## What to produce
Count the lines in the listing below that contain the string "WIKIMEDIA", treating uppercase and lowercase letters as distinct. Give only the number.

## Data to examine
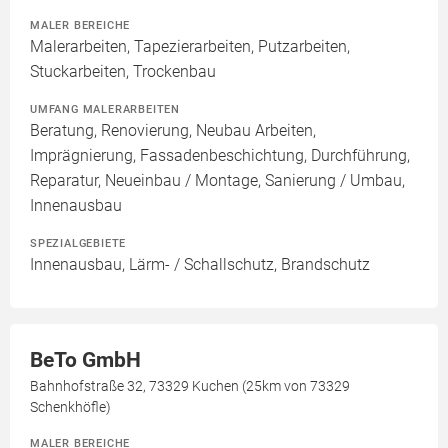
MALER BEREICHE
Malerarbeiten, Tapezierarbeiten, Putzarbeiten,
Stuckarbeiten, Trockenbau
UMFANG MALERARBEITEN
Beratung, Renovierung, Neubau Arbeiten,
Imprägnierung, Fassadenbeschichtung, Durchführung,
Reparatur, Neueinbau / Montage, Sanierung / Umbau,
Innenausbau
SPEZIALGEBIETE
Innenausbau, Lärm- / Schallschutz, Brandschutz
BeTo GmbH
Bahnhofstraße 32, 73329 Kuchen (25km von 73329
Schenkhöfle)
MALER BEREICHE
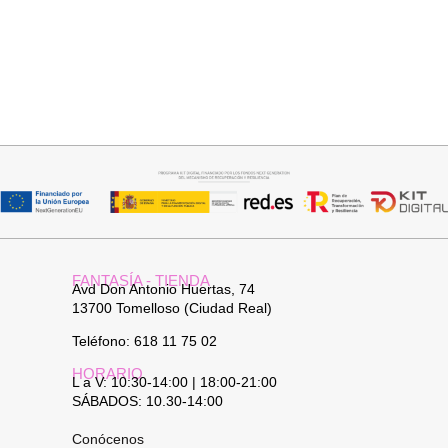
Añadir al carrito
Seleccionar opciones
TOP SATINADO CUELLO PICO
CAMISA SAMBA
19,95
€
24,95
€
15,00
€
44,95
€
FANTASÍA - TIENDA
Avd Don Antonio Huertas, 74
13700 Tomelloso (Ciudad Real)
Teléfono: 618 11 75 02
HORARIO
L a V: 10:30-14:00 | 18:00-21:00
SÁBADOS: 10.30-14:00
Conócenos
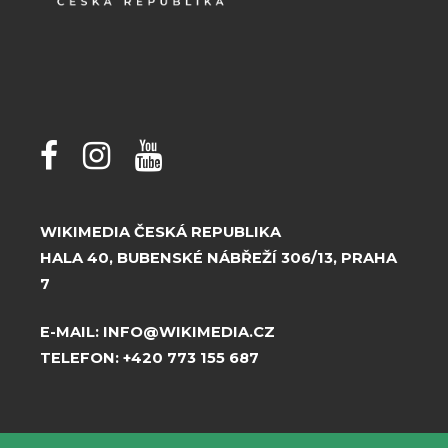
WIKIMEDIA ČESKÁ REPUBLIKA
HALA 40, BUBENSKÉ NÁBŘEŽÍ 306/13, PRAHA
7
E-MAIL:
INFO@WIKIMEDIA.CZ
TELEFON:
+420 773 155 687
* * *
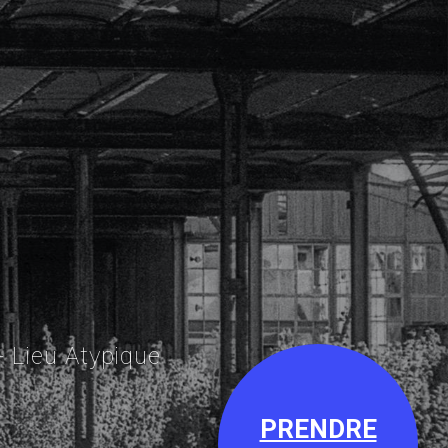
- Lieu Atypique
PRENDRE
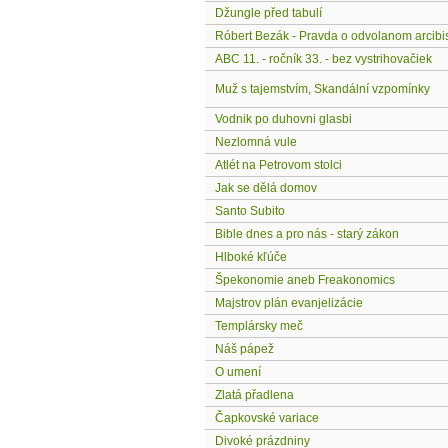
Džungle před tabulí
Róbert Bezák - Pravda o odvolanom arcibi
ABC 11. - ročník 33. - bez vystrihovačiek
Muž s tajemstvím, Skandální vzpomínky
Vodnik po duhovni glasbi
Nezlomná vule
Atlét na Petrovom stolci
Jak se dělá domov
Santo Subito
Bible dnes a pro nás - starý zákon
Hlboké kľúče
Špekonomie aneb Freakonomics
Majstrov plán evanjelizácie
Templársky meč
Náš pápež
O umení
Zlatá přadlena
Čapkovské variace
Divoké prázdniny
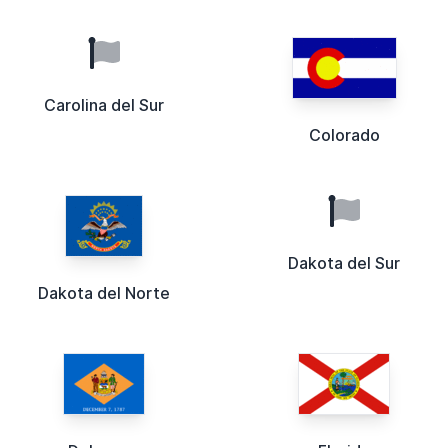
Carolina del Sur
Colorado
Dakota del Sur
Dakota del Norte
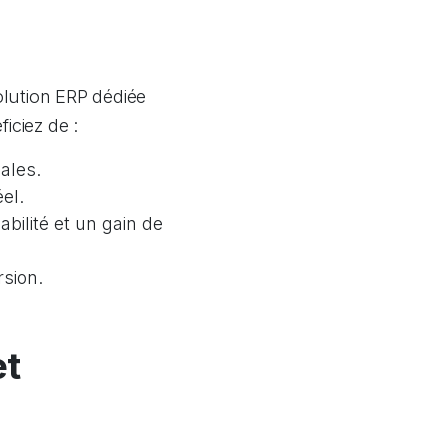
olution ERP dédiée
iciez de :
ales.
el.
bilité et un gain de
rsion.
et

## Exercise answer
2